Then on a per interface bases we set a flag whether it should run the check and adjust. So there is flexibility on per interface bases, but the value is the same for all interfaces enabled for mss adjust tied to the same npu.

just wanted to give you some rationale why we did it this way; trade of between speed and flex :)

cheers!

xander

pcamps · ‎12-02-2015

Hi Xander!

Thanks very much!

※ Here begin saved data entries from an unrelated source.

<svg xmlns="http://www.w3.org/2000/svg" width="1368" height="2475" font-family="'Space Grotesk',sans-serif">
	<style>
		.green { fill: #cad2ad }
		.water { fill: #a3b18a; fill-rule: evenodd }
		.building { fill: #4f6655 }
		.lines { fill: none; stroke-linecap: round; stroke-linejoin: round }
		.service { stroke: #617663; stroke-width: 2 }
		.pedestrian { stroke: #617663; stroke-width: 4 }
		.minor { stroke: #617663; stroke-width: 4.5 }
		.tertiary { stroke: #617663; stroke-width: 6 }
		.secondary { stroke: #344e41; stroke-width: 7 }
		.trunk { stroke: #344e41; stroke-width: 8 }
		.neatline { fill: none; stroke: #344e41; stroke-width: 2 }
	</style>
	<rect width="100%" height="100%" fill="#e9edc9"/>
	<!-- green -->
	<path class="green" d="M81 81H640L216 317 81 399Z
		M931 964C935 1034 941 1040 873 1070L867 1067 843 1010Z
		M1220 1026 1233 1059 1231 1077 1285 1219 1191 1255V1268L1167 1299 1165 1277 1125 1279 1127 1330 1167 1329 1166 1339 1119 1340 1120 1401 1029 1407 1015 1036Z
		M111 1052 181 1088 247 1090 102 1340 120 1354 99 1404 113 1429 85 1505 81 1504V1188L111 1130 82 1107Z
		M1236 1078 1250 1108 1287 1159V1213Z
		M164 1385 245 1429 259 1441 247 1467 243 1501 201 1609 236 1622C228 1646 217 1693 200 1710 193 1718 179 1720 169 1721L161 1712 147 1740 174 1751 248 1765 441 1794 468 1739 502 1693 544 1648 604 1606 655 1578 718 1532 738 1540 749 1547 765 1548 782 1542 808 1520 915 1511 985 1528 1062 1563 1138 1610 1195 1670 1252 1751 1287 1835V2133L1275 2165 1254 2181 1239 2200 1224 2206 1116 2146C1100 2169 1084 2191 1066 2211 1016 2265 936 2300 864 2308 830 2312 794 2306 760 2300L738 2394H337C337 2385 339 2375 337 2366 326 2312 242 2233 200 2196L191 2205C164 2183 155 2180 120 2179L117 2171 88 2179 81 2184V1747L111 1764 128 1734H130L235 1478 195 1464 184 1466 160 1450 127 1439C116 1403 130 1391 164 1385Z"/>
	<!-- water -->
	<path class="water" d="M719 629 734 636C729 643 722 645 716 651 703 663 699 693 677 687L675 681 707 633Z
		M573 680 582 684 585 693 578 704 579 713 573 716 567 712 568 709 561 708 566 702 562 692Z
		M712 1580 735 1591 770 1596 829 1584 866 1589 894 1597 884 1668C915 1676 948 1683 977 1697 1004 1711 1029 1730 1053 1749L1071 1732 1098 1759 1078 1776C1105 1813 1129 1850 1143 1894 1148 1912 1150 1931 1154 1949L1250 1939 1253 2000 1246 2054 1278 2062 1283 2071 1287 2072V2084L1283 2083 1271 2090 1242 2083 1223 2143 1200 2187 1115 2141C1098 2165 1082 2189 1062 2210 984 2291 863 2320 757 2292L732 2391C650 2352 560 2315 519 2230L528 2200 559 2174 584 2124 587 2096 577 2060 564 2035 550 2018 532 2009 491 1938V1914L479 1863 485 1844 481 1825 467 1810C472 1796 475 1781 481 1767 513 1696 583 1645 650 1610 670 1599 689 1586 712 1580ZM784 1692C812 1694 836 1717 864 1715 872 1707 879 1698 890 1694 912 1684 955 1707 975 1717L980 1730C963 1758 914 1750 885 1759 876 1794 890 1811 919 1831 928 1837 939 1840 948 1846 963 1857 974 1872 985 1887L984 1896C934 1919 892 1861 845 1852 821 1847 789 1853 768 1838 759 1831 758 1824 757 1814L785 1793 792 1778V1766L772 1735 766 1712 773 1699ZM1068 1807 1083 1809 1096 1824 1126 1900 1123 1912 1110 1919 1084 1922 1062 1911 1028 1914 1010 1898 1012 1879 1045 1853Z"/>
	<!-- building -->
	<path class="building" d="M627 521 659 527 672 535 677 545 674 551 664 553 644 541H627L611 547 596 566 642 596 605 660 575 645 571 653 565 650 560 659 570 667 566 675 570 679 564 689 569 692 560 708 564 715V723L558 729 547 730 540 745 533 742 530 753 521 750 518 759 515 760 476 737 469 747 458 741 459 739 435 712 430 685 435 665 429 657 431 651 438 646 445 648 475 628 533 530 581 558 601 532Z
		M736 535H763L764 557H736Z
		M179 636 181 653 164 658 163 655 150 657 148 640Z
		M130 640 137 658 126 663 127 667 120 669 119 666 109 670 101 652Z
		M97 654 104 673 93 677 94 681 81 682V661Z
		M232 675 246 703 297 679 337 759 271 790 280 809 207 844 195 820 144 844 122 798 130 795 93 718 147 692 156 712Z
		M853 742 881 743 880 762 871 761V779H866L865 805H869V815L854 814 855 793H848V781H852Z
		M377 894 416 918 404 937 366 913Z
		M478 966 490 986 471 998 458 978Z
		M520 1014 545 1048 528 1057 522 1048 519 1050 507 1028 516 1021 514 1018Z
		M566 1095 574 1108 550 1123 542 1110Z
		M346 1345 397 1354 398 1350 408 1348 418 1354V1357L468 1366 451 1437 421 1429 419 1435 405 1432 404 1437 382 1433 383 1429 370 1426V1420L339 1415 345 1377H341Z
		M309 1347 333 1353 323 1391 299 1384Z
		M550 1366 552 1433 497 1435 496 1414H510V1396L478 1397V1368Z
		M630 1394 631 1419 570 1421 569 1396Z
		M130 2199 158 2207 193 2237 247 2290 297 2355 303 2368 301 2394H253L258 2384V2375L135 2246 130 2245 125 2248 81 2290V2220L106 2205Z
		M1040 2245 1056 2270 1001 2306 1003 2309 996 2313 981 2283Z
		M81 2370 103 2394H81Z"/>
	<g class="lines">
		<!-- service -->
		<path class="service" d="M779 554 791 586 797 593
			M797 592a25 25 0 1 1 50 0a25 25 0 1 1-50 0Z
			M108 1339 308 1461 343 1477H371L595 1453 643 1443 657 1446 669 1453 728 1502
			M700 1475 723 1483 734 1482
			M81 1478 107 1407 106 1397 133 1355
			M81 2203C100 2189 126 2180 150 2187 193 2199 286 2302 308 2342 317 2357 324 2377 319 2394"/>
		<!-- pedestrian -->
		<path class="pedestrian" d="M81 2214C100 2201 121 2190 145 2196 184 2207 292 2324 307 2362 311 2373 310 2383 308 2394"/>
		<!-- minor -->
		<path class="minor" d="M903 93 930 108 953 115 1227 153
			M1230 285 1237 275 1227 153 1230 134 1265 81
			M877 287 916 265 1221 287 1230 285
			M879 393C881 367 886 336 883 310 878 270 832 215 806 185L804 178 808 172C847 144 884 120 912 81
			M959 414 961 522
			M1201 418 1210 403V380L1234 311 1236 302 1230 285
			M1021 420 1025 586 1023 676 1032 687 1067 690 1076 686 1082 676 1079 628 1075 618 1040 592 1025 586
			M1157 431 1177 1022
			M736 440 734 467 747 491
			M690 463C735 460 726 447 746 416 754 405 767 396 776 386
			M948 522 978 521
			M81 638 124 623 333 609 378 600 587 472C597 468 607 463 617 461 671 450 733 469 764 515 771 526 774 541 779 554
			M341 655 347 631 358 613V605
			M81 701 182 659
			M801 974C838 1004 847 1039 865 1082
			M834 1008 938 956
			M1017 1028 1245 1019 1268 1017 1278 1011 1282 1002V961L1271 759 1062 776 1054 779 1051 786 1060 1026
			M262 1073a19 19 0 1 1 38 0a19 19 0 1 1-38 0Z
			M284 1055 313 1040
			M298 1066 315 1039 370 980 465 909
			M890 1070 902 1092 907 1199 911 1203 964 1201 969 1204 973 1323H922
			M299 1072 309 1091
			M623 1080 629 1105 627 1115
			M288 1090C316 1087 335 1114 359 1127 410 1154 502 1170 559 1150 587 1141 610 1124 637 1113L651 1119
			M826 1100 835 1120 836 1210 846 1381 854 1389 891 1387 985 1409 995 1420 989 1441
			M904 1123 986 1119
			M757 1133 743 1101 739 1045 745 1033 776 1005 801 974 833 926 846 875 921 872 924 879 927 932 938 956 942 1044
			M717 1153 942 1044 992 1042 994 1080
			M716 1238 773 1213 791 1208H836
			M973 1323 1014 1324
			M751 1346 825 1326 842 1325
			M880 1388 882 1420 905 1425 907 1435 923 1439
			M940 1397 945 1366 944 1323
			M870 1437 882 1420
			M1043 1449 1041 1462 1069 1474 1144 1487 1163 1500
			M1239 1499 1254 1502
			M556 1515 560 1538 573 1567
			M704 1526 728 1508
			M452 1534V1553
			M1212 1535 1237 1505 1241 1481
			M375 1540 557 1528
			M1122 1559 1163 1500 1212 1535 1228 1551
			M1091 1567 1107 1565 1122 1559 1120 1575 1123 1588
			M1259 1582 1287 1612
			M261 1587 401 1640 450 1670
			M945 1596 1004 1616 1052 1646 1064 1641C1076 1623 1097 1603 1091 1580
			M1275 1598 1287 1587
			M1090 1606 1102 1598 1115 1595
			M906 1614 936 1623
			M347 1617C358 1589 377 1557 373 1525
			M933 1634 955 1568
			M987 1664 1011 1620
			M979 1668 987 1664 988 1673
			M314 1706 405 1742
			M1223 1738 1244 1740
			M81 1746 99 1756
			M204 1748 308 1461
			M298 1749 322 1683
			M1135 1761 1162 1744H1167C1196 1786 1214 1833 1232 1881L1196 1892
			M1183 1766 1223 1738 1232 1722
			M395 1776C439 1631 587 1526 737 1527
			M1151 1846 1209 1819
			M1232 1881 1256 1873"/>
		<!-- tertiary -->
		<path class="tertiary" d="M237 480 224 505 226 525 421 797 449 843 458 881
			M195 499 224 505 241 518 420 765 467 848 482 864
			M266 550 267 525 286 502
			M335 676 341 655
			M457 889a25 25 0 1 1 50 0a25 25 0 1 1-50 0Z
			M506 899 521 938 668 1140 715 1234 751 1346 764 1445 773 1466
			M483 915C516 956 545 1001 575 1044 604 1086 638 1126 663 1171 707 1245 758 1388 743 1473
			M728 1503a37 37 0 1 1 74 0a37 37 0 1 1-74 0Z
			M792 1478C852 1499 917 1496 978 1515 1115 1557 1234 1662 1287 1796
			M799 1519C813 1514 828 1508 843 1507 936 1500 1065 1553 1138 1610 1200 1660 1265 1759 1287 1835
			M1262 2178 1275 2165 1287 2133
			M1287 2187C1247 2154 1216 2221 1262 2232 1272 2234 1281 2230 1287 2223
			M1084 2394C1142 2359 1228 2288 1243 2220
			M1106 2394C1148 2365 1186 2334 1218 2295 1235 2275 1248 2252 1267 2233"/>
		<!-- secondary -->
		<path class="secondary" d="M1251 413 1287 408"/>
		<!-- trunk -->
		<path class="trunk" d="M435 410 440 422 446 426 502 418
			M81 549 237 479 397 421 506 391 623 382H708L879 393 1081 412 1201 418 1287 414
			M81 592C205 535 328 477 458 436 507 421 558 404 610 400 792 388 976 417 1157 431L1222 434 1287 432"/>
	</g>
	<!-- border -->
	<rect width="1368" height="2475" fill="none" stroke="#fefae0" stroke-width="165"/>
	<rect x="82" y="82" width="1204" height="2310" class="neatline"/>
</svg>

No more performance hits and no more rate-limits to worry about!

Thanks!!

MarlonDeMoya · ‎06-02-2016

Hello Xander,

In case i want to enable the MSS adjustment on a GRE tunnel, the procedure would be to configure the MSS on all the NP that the tunnel could, potentially, use to reach the tunnel destination?

Thanks,

Marlon

xthuijs · ‎06-03-2016

correct marlon! the mss runs on a per npu bases, so you need to enable it on the tunnel and also define the value of the mss on the npu's that possibly could receive the tunnel traffic (whether it be before -> traffic going into the tunnel, or after decap -> coming out of the tunnel).

cheers

xander

sandeeya · ‎12-06-2016

Hello Xander,

As it is a two step approach ,now I have one query like if we enable this CLI on Interface only without setting any MSS value at NPU than will it work .And if it works then what mss value would that take by default.

thanks